Après la tourmente révolutionnaire, l'ordre cistercien ne revient pas à Royaumont. Les bâtiments sont en revanche occupés par un des nouveaux ordres apparus au XIXe siècle dans un élan de retour aux valeurs chrétiennes. C'est d'abord la communauté des Oblats de Marie-Immaculée de Marseille qui rachète l'ensemble et s'y installe en 1864. Elle confie très rapidement l'abbaye aux sœurs de la Sainte-Famille de Bordeaux qui en fait son noviciat en 1869. Les bâtiments reçoivent les quatre branches de la formation offerte aux religieuses : les sœurs agricoles, l'éducation des demoiselles de l'instruction aux ignorants et le soin aux malades pauvres. Durant la belle saison, des processions ornées de fleurs sont organisées.

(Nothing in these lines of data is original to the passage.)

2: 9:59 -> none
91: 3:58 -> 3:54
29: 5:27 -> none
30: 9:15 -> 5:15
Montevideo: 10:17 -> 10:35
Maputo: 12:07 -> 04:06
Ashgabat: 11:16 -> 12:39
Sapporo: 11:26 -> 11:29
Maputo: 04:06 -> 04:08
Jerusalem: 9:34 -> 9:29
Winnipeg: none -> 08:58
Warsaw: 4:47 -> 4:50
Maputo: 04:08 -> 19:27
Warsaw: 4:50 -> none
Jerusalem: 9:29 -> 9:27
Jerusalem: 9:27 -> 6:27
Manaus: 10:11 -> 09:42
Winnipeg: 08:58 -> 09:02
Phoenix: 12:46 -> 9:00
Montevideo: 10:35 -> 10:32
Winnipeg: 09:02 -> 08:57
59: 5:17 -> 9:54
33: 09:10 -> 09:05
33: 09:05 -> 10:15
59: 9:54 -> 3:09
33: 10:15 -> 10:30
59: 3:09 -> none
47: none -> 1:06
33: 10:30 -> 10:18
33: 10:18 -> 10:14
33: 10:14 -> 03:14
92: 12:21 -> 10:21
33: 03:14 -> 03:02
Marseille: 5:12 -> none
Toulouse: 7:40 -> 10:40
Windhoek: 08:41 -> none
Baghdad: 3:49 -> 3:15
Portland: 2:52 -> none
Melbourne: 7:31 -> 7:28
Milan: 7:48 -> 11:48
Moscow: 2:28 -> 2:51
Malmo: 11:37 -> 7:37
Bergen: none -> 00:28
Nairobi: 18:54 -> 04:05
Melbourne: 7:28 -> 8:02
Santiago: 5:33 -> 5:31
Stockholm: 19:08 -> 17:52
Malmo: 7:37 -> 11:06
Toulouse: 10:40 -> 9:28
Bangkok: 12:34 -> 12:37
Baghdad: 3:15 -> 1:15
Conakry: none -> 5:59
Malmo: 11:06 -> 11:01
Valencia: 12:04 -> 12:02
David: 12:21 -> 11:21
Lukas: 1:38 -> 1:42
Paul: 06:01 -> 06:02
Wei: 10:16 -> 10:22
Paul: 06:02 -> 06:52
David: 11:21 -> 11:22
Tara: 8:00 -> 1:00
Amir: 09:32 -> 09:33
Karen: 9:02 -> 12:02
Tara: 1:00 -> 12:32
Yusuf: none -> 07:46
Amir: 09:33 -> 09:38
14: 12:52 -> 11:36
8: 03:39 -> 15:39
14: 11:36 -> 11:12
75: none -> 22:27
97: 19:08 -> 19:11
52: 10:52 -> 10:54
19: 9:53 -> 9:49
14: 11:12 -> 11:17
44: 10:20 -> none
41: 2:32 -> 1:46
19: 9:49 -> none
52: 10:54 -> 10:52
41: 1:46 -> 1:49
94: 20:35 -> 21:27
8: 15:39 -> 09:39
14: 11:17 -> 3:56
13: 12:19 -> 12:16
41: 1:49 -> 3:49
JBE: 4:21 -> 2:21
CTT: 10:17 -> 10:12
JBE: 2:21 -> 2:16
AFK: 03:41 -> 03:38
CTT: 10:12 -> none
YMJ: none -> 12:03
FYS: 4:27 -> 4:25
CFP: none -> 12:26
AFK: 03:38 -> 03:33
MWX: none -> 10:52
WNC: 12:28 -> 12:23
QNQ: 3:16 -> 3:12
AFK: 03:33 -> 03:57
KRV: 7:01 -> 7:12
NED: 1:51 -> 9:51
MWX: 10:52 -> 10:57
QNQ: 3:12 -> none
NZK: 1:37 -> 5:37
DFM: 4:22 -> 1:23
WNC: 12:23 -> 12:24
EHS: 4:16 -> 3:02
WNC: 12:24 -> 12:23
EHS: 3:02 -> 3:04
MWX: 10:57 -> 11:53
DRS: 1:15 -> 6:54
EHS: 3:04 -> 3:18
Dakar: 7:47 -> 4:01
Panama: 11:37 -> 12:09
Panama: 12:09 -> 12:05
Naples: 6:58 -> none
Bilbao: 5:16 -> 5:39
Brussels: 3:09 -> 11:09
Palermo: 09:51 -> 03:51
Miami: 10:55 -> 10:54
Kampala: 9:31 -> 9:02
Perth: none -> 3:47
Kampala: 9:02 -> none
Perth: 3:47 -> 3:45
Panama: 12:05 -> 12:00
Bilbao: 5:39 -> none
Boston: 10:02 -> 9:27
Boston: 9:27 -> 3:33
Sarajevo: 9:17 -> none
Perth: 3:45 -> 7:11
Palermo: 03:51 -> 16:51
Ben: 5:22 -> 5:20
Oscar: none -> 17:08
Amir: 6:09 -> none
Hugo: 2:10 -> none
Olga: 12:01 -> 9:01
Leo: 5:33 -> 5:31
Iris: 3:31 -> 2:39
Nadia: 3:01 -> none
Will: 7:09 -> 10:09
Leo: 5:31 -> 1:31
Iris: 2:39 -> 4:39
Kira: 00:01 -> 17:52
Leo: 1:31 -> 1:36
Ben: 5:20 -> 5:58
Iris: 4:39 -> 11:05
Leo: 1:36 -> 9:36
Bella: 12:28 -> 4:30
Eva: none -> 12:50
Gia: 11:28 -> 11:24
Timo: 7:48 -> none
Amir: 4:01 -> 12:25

Les bâtiments très amoindris par l'occupation de la filature sont progressivement restaurés. Le gothique est très à la mode à cette époque, et la communauté trouve en Charles Vernier, un architecte de la région, celui qui permet de faire revivre l'abbaye du passé. Le réfectoire des moines, divisé en ateliers, est restauré, la totalité de l'ancien bâtiment des moines est restauré en style gothique, une chambre de Saint-Louis est créée avec croisée d'ogive, un plafond étoilé et un vitrail racontant la pieuse vie du roi, et l'aile détruite du cloître est reconstruite. Mais les temps changent et les religieuses ne pourront pas mettre en œuvre leur rêve de rebâtir l'église : dans un contexte d'anti-cléricalisme croissant, elles sont dans l'obligation de quitter Royaumont en 1904, un an avant la loi de séparation de l'Église et de l'État.
L'abbaye fut rachetée en 1905 par un riche industriel, Jules-Edouard Goüin, déjà propriétaire du palais abbatial. Il fait de Royaumont une résidence de campagne et restaure les lieux. Durant la Première Guerre mondiale, l'abbaye retrouve une vocation d'accueil collectif : elle est transformée en hôpital militaire, sous la responsabilité de féministes écossaises. L'ensemble monastique accueille 3 000 blessés de 1914 à 1917. Les bâtiments subsistants de l'abbaye sont classés monument historique en 1927.
En 1923, Henri Goüin, petit-fils d'Henri Goüin, rachète l'abbaye. Très lié avec son épouse Isabel au milieu musical, il ne tarde pas à découvrir les possibilités qu'offre l'abbaye : elle est transformée en 1936 en lieu de concerts, rapidement organisés en saison musicale ouverte au public dans l'ancien réfectoire des moines. Après la Seconde Guerre mondiale, la vocation du lieu se diversifie et Royaumont devient un centre culturel international, lieu alternatif aux institutions universitaires françaises traditionnelles. Durant les années 1950 et 1960, l'ancienne abbaye devient un lieu de rencontre des milieux intellectuels et artistiques à l'échelle internationale, avec de nombreux séminaires, colloques et conférences. Parmi ses illustres visiteurs, sont venus Nathalie Sarraute, Eugène Ionesco, Alain Robbe-Grillet, Vladimir Jankélévitch, Mircea Eliade, Witold Gombrowicz, Francis Poulenc ou encore Roger Caillois. En 1964, l'abbaye devient à l'initiative de ses propriétaires la première fondation culturelle de France, la Fondation Royaumont pour le progrès des sciences de l'homme. Après une interruption des « rencontres » de 1968 à 1971, se met en place une évolution vers une réflexion sur la biologie et l'anthropologie. Après la disparition d'Henri Goüin en 1977, une nouvelle vocation culturelle a été recherchée avec les collectivités publiques. La fondation s'est réorganisée autour du thème de la musique vocale tout en diversifiant ses activités dans les domaines de la musique, de la poésie, de la danse contemporaine, de la préservation du patrimoine et des projets artistiques pluridisciplinaires. Un service hôtelier complète ces activités et accueille séminaires et colloques permettant de financer en partie l'entretien de l'ensemble.